In der DDR hatte die Kirche für die meisten Menschen die Funktion des Schutzes, einer Nische. Hier waren offene Begegnungen unter Gleichgesinnten möglich.
In der Bundesrepublik waren die Kirchen sehr unterschiedlich. Während beispielsweise unser Evangelischer Kirchenbezirk Schwäbisch Gmünd sehr weltoffen und aktiv war, hat sich die Gemeinde meines Heimatorts Lorch durch extremen Konservativismus behauptet.
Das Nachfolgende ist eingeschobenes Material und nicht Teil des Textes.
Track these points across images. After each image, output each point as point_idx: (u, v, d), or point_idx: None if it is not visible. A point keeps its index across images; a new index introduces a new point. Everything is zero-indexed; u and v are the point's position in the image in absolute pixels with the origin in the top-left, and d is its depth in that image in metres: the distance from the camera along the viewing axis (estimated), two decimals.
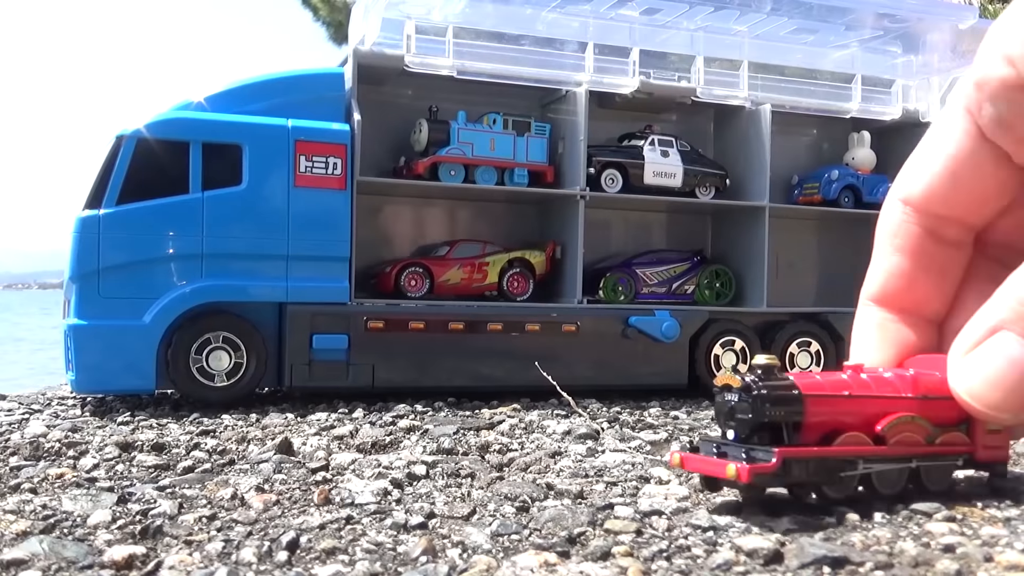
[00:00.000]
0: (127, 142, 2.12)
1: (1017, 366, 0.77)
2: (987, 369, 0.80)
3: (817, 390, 1.03)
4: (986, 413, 0.84)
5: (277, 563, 0.85)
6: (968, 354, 0.81)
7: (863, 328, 1.05)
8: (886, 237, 0.98)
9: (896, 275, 0.98)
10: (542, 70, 2.51)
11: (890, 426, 1.05)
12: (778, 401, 1.01)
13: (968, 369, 0.82)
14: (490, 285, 2.55)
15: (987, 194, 0.91)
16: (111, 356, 2.09)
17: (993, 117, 0.84)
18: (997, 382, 0.79)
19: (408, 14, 2.36)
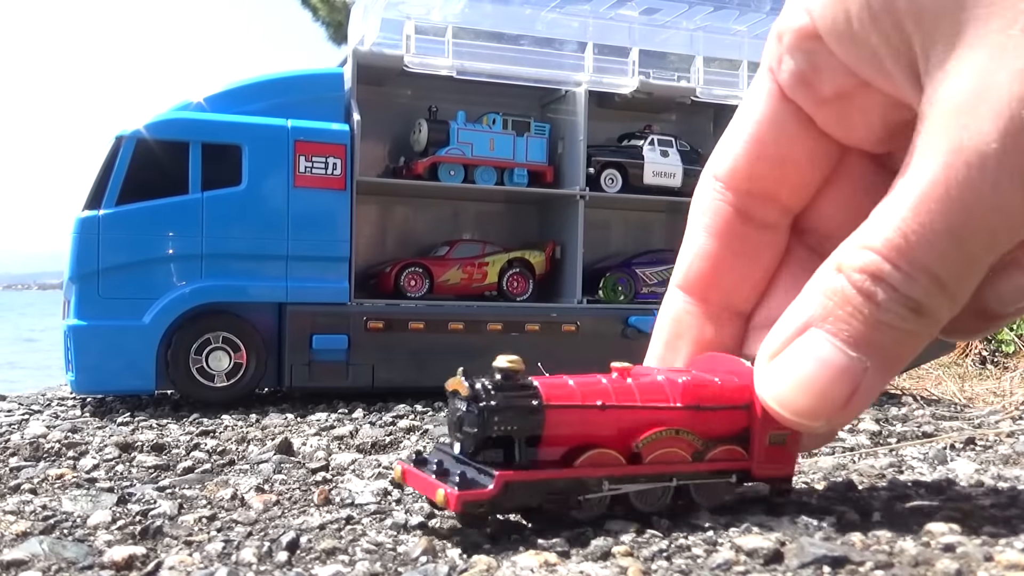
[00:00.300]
0: (127, 142, 2.12)
1: (828, 368, 0.69)
2: (796, 372, 0.71)
3: (562, 400, 0.90)
4: (797, 422, 0.75)
5: (277, 563, 0.85)
6: (776, 357, 0.73)
7: (660, 320, 0.96)
8: (695, 216, 0.88)
9: (702, 259, 0.87)
10: (541, 70, 2.51)
11: (646, 442, 0.92)
12: (510, 413, 0.87)
13: (775, 373, 0.73)
14: (490, 285, 2.55)
15: (795, 166, 0.81)
16: (111, 357, 2.09)
17: (792, 72, 0.75)
18: (806, 386, 0.70)
19: (407, 14, 2.36)
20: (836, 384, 0.69)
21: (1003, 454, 1.51)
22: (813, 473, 1.30)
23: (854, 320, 0.66)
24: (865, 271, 0.65)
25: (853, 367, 0.68)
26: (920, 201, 0.63)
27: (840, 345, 0.67)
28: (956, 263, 0.64)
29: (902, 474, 1.31)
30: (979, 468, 1.36)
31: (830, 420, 0.72)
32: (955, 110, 0.61)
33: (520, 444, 0.88)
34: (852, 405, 0.69)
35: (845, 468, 1.35)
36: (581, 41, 2.53)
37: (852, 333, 0.67)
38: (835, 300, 0.67)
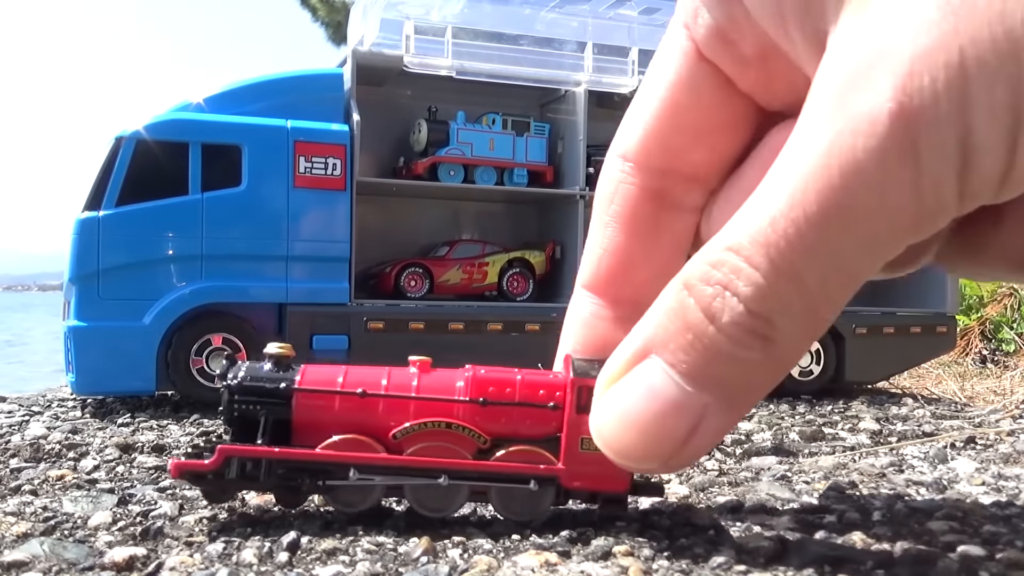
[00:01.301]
0: (126, 143, 2.12)
1: (661, 403, 0.58)
2: (625, 406, 0.60)
3: (316, 386, 0.89)
4: (625, 463, 0.64)
5: (278, 564, 0.85)
6: (611, 386, 0.62)
7: (566, 323, 0.87)
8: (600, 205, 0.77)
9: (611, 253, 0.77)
10: (541, 70, 2.51)
11: (405, 432, 0.88)
12: (252, 394, 0.88)
13: (605, 404, 0.63)
14: (490, 285, 2.55)
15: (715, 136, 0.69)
16: (111, 358, 2.09)
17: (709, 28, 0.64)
18: (635, 423, 0.60)
19: (407, 14, 2.36)
20: (670, 423, 0.58)
21: (1003, 453, 1.51)
22: (813, 472, 1.30)
23: (694, 348, 0.55)
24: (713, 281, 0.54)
25: (690, 404, 0.57)
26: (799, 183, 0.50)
27: (676, 377, 0.57)
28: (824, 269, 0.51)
29: (902, 473, 1.31)
30: (979, 467, 1.36)
31: (664, 463, 0.61)
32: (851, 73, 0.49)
33: (265, 424, 0.87)
34: (690, 447, 0.59)
35: (845, 467, 1.35)
36: (580, 41, 2.54)
37: (690, 363, 0.56)
38: (676, 324, 0.56)
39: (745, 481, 1.23)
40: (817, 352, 2.67)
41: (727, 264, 0.53)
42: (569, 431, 0.87)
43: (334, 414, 0.88)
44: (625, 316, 0.78)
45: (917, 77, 0.46)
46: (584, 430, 0.81)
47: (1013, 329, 3.74)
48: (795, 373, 2.63)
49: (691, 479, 1.24)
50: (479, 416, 0.89)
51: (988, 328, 3.82)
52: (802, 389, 2.61)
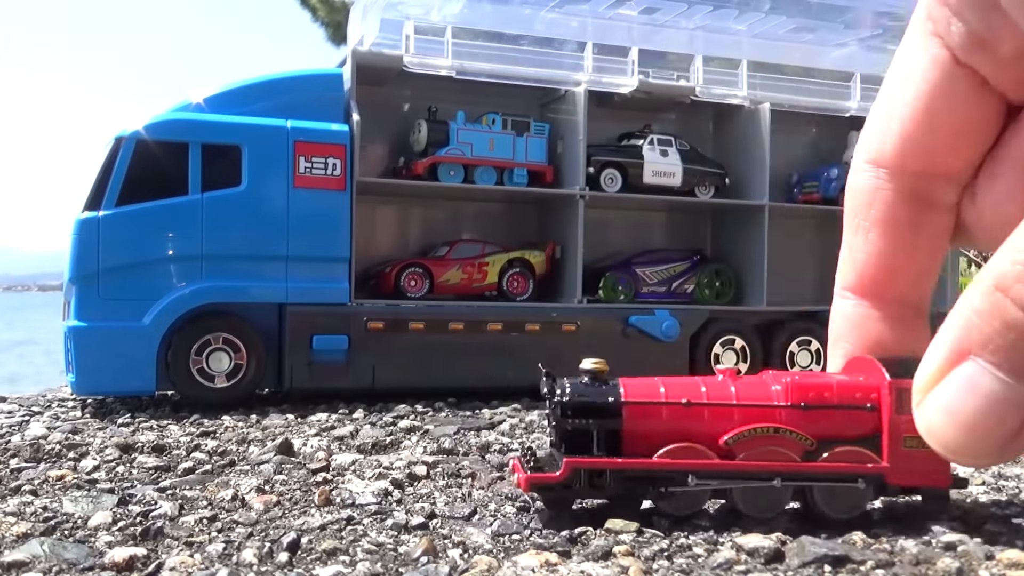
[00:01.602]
0: (126, 143, 2.12)
1: (992, 403, 0.60)
2: (954, 409, 0.63)
3: (641, 398, 0.95)
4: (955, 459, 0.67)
5: (278, 564, 0.85)
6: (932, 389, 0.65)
7: (833, 325, 0.91)
8: (857, 211, 0.82)
9: (872, 256, 0.81)
10: (541, 70, 2.51)
11: (737, 439, 0.92)
12: (583, 409, 0.94)
13: (930, 408, 0.66)
14: (490, 285, 2.55)
15: (972, 134, 0.74)
16: (111, 358, 2.09)
17: (964, 35, 0.69)
18: (968, 424, 0.63)
19: (407, 14, 2.36)
20: (1001, 419, 0.61)
21: None
22: None
23: (1018, 347, 0.58)
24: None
25: (1018, 399, 0.60)
26: None
27: (1002, 376, 0.59)
28: None
29: None
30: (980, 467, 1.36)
31: (999, 456, 0.63)
32: None
33: (599, 437, 0.93)
34: (1019, 439, 0.62)
35: None
36: (580, 41, 2.53)
37: (1015, 361, 0.59)
38: (994, 326, 0.59)
39: None
40: (817, 352, 2.67)
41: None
42: (891, 431, 0.90)
43: (660, 423, 0.94)
44: (893, 315, 0.83)
45: None
46: (904, 429, 0.88)
47: None
48: None
49: None
50: (802, 420, 0.92)
51: None
52: None
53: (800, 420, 0.92)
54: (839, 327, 0.88)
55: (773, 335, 2.64)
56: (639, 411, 0.94)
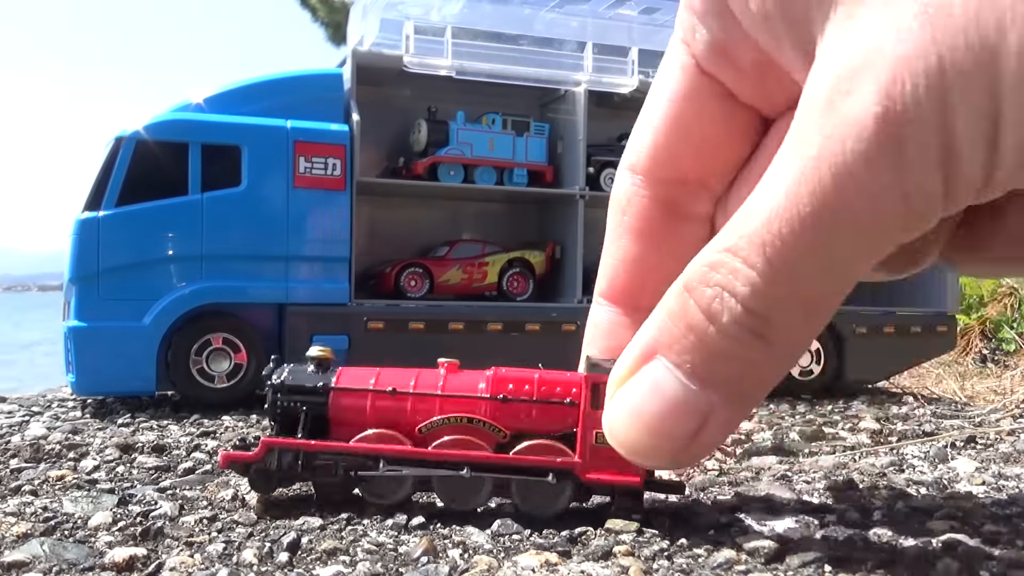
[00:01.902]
0: (126, 144, 2.12)
1: (668, 403, 0.60)
2: (634, 405, 0.63)
3: (351, 384, 0.98)
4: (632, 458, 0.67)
5: (278, 564, 0.85)
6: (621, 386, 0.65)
7: (586, 332, 0.90)
8: (614, 218, 0.80)
9: (626, 263, 0.80)
10: (541, 70, 2.51)
11: (430, 427, 0.95)
12: (293, 392, 0.97)
13: (615, 404, 0.66)
14: (490, 285, 2.55)
15: (720, 145, 0.73)
16: (111, 358, 2.09)
17: (707, 43, 0.67)
18: (644, 422, 0.62)
19: (407, 14, 2.36)
20: (679, 422, 0.61)
21: (1004, 452, 1.51)
22: (814, 472, 1.30)
23: (696, 349, 0.58)
24: (712, 282, 0.57)
25: (696, 402, 0.59)
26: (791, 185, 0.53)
27: (681, 377, 0.59)
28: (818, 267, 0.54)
29: (903, 473, 1.31)
30: (980, 466, 1.36)
31: (674, 459, 0.64)
32: (838, 80, 0.52)
33: (305, 420, 0.95)
34: (697, 444, 0.61)
35: (846, 467, 1.35)
36: (580, 41, 2.53)
37: (694, 364, 0.59)
38: (679, 325, 0.59)
39: (745, 481, 1.23)
40: (817, 352, 2.67)
41: (725, 265, 0.56)
42: (585, 426, 0.90)
43: (366, 411, 0.96)
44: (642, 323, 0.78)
45: (899, 82, 0.49)
46: (598, 425, 0.87)
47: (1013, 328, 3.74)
48: (795, 373, 2.62)
49: (691, 479, 1.24)
50: (500, 412, 0.93)
51: (988, 327, 3.82)
52: (802, 389, 2.61)
53: (498, 412, 0.94)
54: (588, 333, 0.87)
55: None
56: (346, 397, 0.96)
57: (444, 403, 0.96)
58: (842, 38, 0.52)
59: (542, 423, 0.94)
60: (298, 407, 0.97)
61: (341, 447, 0.95)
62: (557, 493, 0.94)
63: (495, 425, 0.94)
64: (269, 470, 0.96)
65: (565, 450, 0.92)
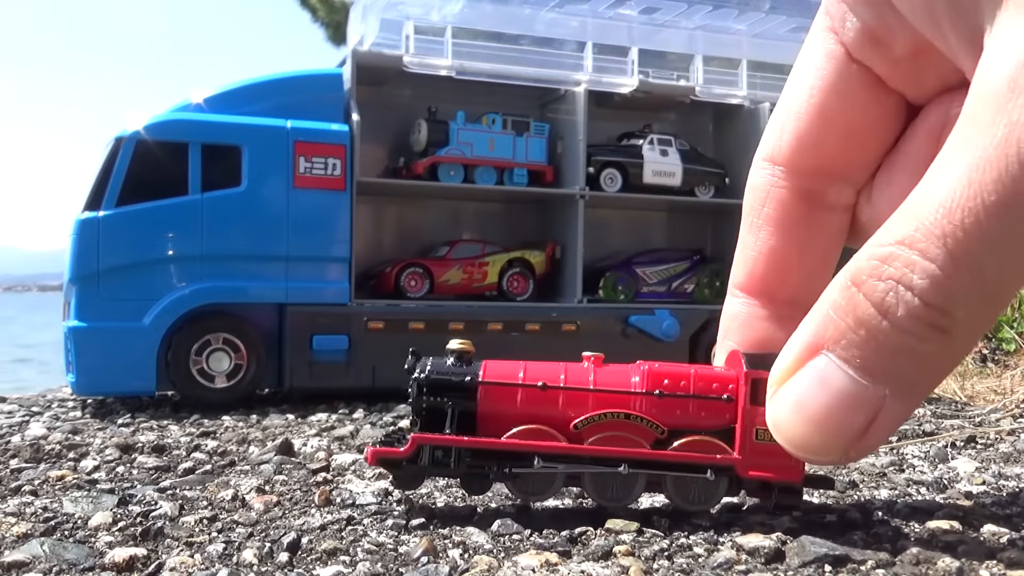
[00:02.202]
0: (126, 144, 2.12)
1: (838, 398, 0.58)
2: (802, 403, 0.61)
3: (499, 379, 0.94)
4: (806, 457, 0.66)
5: (278, 564, 0.85)
6: (784, 384, 0.63)
7: (722, 323, 0.88)
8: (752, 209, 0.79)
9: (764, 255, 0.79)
10: (541, 70, 2.51)
11: (586, 423, 0.92)
12: (439, 387, 0.93)
13: (781, 401, 0.64)
14: (490, 285, 2.55)
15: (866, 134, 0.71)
16: (111, 358, 2.09)
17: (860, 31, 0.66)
18: (814, 419, 0.61)
19: (407, 14, 2.36)
20: (848, 417, 0.59)
21: (1004, 452, 1.51)
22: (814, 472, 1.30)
23: (867, 344, 0.56)
24: (885, 276, 0.54)
25: (867, 397, 0.58)
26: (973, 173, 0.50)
27: (852, 373, 0.58)
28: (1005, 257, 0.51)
29: (903, 472, 1.31)
30: (980, 466, 1.36)
31: (843, 455, 0.63)
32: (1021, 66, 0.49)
33: (452, 416, 0.92)
34: (869, 439, 0.60)
35: (846, 467, 1.35)
36: (580, 41, 2.53)
37: (864, 359, 0.57)
38: (846, 320, 0.57)
39: None
40: None
41: (899, 258, 0.54)
42: (744, 422, 0.88)
43: (514, 405, 0.93)
44: (783, 315, 0.80)
45: None
46: (758, 421, 0.85)
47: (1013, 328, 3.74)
48: None
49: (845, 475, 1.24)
50: (656, 408, 0.91)
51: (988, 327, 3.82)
52: None
53: (654, 408, 0.91)
54: (726, 325, 0.87)
55: None
56: (494, 392, 0.93)
57: (596, 398, 0.93)
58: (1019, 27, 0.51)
59: (698, 419, 0.91)
60: (444, 402, 0.93)
61: (496, 443, 0.92)
62: (713, 489, 0.93)
63: (653, 421, 0.91)
64: (419, 466, 0.93)
65: (723, 446, 0.90)
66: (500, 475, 0.94)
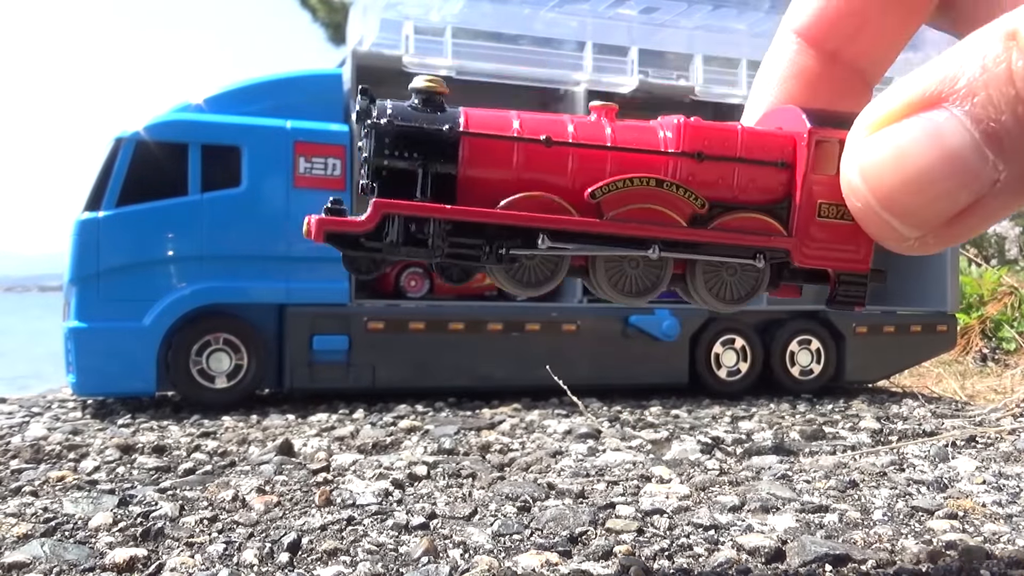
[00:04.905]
0: (126, 144, 2.12)
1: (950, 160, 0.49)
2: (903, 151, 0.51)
3: (487, 129, 0.68)
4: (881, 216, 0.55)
5: (279, 564, 0.85)
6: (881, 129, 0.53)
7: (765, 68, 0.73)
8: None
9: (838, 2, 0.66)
10: (541, 70, 2.51)
11: (605, 190, 0.68)
12: (406, 140, 0.67)
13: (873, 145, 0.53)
14: (490, 285, 2.55)
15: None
16: (111, 358, 2.09)
17: None
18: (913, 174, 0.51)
19: (406, 15, 2.36)
20: (953, 185, 0.50)
21: (1004, 451, 1.51)
22: (814, 471, 1.30)
23: (1010, 109, 0.47)
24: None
25: (982, 171, 0.49)
26: None
27: (976, 135, 0.48)
28: None
29: (903, 472, 1.31)
30: (980, 465, 1.36)
31: (928, 230, 0.52)
32: None
33: (424, 178, 0.68)
34: (961, 223, 0.51)
35: (846, 466, 1.35)
36: (580, 40, 2.53)
37: (1000, 124, 0.47)
38: (992, 74, 0.47)
39: (746, 480, 1.23)
40: (817, 351, 2.67)
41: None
42: (804, 194, 0.68)
43: (509, 166, 0.68)
44: (845, 79, 0.67)
45: None
46: (822, 194, 0.67)
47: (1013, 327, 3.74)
48: (796, 372, 2.63)
49: (691, 479, 1.24)
50: (689, 172, 0.69)
51: (988, 326, 3.82)
52: (803, 388, 2.61)
53: (691, 174, 0.69)
54: (774, 71, 0.71)
55: (773, 334, 2.64)
56: (482, 147, 0.68)
57: (617, 159, 0.69)
58: None
59: (744, 190, 0.70)
60: (414, 159, 0.67)
61: (492, 214, 0.67)
62: (753, 281, 0.73)
63: (692, 191, 0.68)
64: (384, 244, 0.68)
65: (776, 225, 0.69)
66: (492, 257, 0.69)
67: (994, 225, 0.59)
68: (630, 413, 2.08)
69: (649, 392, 2.47)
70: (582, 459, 1.42)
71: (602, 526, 0.94)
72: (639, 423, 1.93)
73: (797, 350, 2.65)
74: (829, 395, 2.57)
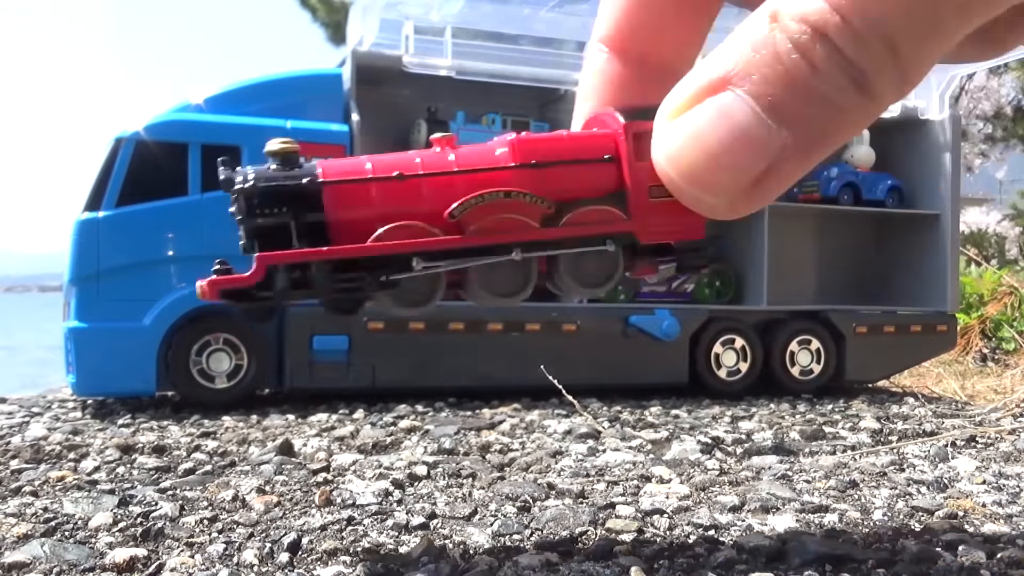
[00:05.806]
0: (126, 144, 2.12)
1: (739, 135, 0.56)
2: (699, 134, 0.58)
3: (345, 175, 0.77)
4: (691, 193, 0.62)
5: (279, 564, 0.85)
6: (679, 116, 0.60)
7: (583, 81, 0.80)
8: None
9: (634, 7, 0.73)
10: (540, 70, 2.51)
11: (464, 208, 0.76)
12: (272, 197, 0.75)
13: (674, 131, 0.60)
14: None
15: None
16: (111, 358, 2.09)
17: None
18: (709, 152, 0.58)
19: (406, 14, 2.36)
20: (745, 155, 0.57)
21: (1004, 451, 1.51)
22: (814, 472, 1.30)
23: (782, 83, 0.54)
24: (808, 21, 0.52)
25: (769, 140, 0.56)
26: None
27: (758, 109, 0.55)
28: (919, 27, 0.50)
29: (903, 472, 1.31)
30: (980, 466, 1.36)
31: (733, 198, 0.59)
32: None
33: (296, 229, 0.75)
34: (760, 187, 0.58)
35: (846, 466, 1.35)
36: (580, 40, 2.53)
37: (776, 97, 0.55)
38: (762, 55, 0.54)
39: (746, 480, 1.23)
40: (817, 351, 2.67)
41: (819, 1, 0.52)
42: (634, 181, 0.77)
43: (371, 206, 0.77)
44: (654, 79, 0.74)
45: None
46: (648, 178, 0.74)
47: (1013, 327, 3.73)
48: (795, 372, 2.63)
49: (692, 479, 1.24)
50: (534, 181, 0.78)
51: (988, 326, 3.82)
52: (802, 388, 2.61)
53: (532, 181, 0.78)
54: (590, 83, 0.78)
55: (773, 334, 2.64)
56: (343, 192, 0.76)
57: (466, 181, 0.78)
58: None
59: (583, 187, 0.79)
60: (284, 214, 0.75)
61: (364, 248, 0.76)
62: (611, 263, 0.81)
63: (537, 196, 0.77)
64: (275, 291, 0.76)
65: (619, 213, 0.78)
66: (375, 285, 0.78)
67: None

Es gab Gemeinden mit sehr engem Bibelverständnis, reiner Bibeltexttreue, verkrusteten Rollenverhältnissen, Missachtung der Frauenrechte, etc. … und dazu zählte unsere Gemeinde leider auch. So etwas hätte man in der DDR wohl nicht angetroffen.
Ursprünglich wollte ich ein Buch dazu schreiben, direkt nach der Grenzöffnung, was mir aber aus Zeitgründen nicht gelang.
Als mir nun in den letzten Jahren klar wurde, dass die Zeit der Teilung immer mehr verklärt wurde (Ostalgie etc.), war es für mich an der Zeit, diese Geschichte all denen zu erzählen, die nach der Wende geboren wurden und für die DDR-Bundesrepublik nur Geschichte aus Geschichtsbüchern ist. Mein Anliegen war es, durch die Erzählung persönlicher Schicksale etwas Nähe und Verständnis zu schaffen.
Die mir als Theatermacher zur Verfügung stehenden Mittel sind Erzählung, Schauspiel und Figurentheater … also habe ich diese genutzt, um ein Stück Zeitgeschichte aus persönlichem Blick zu erzählen.